Input data Block Start

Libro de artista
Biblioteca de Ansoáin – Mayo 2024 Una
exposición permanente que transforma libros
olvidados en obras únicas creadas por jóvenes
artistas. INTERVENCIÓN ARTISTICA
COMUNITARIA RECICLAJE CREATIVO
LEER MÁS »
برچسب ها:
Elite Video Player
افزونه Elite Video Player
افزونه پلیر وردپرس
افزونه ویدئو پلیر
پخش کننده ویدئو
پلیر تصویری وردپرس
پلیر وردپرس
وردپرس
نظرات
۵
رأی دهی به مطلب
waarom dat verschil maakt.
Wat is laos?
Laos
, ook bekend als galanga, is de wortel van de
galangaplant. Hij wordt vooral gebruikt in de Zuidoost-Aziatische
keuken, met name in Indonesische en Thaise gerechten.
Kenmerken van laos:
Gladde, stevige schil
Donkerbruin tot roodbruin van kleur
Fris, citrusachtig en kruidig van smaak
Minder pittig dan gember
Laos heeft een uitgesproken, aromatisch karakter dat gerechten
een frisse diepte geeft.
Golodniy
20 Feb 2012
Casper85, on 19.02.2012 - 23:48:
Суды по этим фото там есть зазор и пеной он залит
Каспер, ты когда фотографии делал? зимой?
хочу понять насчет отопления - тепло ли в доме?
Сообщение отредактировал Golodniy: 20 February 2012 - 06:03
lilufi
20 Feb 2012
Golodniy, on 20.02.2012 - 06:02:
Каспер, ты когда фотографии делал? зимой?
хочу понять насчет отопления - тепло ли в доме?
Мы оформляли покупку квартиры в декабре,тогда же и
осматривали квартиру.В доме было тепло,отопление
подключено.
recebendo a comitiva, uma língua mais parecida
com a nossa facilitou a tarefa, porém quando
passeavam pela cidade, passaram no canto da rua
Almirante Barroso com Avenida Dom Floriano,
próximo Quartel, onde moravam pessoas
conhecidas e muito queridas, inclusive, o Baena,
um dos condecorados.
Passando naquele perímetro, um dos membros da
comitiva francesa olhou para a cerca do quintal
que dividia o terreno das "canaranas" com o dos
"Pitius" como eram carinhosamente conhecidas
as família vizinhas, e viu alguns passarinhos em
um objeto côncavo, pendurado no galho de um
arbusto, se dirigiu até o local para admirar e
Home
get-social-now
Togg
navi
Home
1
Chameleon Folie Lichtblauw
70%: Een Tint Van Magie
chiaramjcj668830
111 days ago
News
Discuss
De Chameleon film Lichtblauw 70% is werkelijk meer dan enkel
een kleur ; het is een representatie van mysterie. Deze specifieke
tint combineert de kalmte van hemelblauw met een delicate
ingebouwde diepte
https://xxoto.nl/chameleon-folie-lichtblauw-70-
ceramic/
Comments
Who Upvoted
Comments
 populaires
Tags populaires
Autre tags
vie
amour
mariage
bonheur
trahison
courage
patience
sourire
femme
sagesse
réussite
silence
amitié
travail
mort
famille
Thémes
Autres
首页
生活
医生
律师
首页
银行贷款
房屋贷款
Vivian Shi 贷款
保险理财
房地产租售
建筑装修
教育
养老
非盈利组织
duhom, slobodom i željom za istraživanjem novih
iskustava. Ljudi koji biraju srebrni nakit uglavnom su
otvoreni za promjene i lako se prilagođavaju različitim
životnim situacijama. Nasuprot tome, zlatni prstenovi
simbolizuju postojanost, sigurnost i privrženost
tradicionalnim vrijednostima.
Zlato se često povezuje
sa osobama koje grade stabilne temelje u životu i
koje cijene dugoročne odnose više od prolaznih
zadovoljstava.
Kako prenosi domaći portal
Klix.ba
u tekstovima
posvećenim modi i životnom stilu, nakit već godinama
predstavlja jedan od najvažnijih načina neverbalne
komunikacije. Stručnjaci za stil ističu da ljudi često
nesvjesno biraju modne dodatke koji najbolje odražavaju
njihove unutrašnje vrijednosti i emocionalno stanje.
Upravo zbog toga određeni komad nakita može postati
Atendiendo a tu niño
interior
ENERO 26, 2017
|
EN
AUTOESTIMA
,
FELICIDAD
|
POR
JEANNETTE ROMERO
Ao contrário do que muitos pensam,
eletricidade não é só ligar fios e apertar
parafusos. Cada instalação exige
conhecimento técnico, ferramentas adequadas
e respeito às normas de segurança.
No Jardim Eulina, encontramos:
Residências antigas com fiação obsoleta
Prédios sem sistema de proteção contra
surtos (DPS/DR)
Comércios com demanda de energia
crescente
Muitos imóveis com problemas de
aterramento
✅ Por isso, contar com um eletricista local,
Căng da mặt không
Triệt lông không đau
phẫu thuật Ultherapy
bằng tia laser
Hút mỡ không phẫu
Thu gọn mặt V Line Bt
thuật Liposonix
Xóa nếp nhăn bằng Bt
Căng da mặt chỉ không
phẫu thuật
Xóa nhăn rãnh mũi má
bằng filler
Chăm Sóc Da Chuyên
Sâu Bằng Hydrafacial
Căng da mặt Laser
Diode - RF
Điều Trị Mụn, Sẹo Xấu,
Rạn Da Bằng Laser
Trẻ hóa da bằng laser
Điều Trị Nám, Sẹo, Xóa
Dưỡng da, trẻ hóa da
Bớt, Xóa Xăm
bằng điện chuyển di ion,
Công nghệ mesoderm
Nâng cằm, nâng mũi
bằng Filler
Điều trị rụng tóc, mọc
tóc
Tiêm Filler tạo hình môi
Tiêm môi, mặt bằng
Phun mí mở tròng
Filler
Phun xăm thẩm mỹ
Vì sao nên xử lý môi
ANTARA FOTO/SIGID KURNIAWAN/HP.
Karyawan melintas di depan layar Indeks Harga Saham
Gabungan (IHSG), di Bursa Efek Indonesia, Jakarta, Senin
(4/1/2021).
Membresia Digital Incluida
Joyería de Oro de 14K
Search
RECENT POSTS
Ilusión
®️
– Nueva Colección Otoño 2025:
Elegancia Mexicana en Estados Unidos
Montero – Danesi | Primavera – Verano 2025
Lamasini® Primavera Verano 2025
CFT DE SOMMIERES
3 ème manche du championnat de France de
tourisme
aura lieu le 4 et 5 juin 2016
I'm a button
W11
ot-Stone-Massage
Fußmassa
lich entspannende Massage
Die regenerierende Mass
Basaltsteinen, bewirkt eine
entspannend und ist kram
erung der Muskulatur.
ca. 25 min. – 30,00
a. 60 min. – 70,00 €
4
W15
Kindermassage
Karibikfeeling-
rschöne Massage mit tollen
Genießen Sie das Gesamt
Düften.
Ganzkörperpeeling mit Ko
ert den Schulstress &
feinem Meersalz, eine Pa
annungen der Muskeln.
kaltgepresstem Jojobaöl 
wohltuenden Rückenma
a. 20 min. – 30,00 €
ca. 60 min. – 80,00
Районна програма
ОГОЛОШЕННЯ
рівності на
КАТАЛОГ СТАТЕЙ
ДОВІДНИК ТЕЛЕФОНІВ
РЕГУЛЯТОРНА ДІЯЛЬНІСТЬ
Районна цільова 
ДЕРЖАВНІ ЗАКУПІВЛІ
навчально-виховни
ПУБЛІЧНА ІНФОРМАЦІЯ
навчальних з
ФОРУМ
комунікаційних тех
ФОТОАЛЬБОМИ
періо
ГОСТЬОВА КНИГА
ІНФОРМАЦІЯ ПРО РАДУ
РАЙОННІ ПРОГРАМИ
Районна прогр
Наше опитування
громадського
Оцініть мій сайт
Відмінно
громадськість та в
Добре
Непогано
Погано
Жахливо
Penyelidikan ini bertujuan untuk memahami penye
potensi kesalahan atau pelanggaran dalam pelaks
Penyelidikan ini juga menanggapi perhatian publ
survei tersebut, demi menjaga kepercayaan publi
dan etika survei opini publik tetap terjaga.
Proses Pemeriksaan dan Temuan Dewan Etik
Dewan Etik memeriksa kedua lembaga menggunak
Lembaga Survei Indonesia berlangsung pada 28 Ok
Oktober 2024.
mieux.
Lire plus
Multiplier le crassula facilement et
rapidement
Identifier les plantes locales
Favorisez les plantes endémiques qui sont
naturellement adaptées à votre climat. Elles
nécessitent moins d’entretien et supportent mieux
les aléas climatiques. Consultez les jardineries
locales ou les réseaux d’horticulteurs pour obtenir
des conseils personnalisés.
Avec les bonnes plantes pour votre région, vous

Input data Block End

**Job item:** Lines in the records that hold the word "biraju" are to be counted; give only the total.

**Exercise solution:** 2